● **Ausgewählter Auszug**:
Die „gute Erinnerung“
Unser Umgang mit Tod ist durchaus geprägt von Sprachlosigkeit, Wortkargheit,
Hilflosigkeit, Privatisierung des Todes und der Sinnsuche, fehlender Trauerstatus oder
dem Gefühl der Unwirklichkeit des Todes. Wie können wir angesichts dessen, mit Tod umgehen und ins Leben einordnen?
Wir brauchen die „gute Erinnerung“ d.h. die Erinnerung daran, dass wir in all dem Leid nicht allein sind. Wir dürfen den Übergang wahrnehmen und einander Stütze sein: „Das gibt eine unheimliche Kraft. Also Sie haben erst einmal Menschen neben sich, denen Sie sowieso vertrauen… Und da merkt man: Die glauben auch daran. Die wollen mit dir daran glauben, dass dein Kind gut aufgehoben ist bei Gott.“ schreibt ein betroffener Vater. Wenn einen ganz plötzlich schweres Leid überfällt, dann tut es gut jemanden zu haben, von dem man sagen kann: „Es ist gut, dass Du da bist!“ Das gibt Zuversicht und richtet auf.

● **Datenabschnitt**:
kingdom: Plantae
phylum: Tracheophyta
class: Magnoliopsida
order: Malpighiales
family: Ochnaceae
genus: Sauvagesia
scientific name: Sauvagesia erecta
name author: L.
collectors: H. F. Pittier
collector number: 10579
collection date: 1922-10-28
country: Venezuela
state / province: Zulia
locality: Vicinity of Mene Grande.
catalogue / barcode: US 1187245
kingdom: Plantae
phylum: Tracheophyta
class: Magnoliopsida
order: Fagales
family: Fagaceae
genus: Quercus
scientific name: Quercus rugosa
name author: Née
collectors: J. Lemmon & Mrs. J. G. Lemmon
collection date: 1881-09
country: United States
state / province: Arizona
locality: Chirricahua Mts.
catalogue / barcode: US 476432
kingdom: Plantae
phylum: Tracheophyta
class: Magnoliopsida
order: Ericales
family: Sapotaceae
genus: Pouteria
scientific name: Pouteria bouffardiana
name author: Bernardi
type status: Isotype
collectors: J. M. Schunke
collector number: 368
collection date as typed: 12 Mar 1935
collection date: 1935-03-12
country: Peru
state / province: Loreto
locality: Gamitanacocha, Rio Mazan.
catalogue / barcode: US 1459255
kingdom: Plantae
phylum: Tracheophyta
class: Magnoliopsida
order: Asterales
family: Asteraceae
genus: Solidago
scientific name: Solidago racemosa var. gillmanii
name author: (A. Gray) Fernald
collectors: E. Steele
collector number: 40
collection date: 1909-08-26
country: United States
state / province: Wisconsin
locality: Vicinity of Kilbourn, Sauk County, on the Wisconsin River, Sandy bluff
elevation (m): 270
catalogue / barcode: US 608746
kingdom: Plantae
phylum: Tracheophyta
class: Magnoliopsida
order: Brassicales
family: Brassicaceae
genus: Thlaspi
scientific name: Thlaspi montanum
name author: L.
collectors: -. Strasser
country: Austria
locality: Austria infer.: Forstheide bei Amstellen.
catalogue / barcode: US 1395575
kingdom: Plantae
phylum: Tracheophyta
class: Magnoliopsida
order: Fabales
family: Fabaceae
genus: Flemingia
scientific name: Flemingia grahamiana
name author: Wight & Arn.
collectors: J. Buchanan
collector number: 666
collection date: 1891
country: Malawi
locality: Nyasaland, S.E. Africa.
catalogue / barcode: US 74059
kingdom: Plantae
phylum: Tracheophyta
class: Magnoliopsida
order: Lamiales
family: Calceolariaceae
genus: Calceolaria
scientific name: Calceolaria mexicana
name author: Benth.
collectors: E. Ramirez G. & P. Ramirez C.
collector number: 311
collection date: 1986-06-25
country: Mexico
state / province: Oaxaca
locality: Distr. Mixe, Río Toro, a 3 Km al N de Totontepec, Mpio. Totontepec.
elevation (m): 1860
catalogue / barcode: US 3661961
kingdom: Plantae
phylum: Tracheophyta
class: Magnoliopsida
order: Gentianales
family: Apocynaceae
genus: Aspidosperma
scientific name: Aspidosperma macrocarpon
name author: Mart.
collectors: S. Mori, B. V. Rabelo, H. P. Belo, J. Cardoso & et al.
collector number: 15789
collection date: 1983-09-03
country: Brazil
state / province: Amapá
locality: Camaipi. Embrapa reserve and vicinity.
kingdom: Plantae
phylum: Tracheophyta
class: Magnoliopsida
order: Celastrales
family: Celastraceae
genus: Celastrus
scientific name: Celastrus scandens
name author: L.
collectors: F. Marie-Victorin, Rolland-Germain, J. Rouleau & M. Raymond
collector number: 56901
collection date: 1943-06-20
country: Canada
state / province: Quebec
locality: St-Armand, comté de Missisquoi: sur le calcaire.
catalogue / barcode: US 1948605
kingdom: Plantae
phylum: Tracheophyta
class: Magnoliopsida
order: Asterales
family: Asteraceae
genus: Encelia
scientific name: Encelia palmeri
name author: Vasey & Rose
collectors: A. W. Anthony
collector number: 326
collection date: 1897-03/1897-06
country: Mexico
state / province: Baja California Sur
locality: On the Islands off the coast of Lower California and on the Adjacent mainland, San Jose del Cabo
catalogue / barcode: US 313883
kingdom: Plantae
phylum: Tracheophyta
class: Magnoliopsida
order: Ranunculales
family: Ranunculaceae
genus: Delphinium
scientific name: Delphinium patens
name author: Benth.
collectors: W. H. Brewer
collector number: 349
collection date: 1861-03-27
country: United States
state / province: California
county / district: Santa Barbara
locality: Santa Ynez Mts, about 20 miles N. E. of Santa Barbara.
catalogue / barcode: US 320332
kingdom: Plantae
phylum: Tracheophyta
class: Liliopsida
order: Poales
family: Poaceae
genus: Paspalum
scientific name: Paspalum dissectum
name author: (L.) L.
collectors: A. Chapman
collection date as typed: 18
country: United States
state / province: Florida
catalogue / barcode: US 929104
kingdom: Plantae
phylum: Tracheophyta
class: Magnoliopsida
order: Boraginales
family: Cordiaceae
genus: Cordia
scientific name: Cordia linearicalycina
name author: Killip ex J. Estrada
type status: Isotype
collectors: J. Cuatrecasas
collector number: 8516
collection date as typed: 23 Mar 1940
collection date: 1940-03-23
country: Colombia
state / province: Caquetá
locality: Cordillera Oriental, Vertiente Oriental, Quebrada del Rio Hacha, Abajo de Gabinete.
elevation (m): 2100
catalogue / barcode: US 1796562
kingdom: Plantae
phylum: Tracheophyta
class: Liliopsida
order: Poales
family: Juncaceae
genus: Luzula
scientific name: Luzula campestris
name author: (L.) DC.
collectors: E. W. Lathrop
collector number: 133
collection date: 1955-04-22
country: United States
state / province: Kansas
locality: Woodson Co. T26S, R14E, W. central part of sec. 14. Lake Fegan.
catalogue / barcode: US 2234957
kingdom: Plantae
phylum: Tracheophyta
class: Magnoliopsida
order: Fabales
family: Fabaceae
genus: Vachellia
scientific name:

● **Aufgabendetails**: Gib aus dem Auszug über die „gute Erinnerung“ die Stelle von „Wir brauchen die“ bis „und richtet auf.“ wortgetreu aus.

● **Lösung der Aufgabe**:
Wir brauchen die „gute Erinnerung“ d.h. die Erinnerung daran, dass wir in all dem Leid nicht allein sind. Wir dürfen den Übergang wahrnehmen und einander Stütze sein: „Das gibt eine unheimliche Kraft. Also Sie haben erst einmal Menschen neben sich, denen Sie sowieso vertrauen… Und da merkt man: Die glauben auch daran. Die wollen mit dir daran glauben, dass dein Kind gut aufgehoben ist bei Gott.“ schreibt ein betroffener Vater. Wenn einen ganz plötzlich schweres Leid überfällt, dann tut es gut jemanden zu haben, von dem man sagen kann: „Es ist gut, dass Du da bist!“ Das gibt Zuversicht und richtet auf.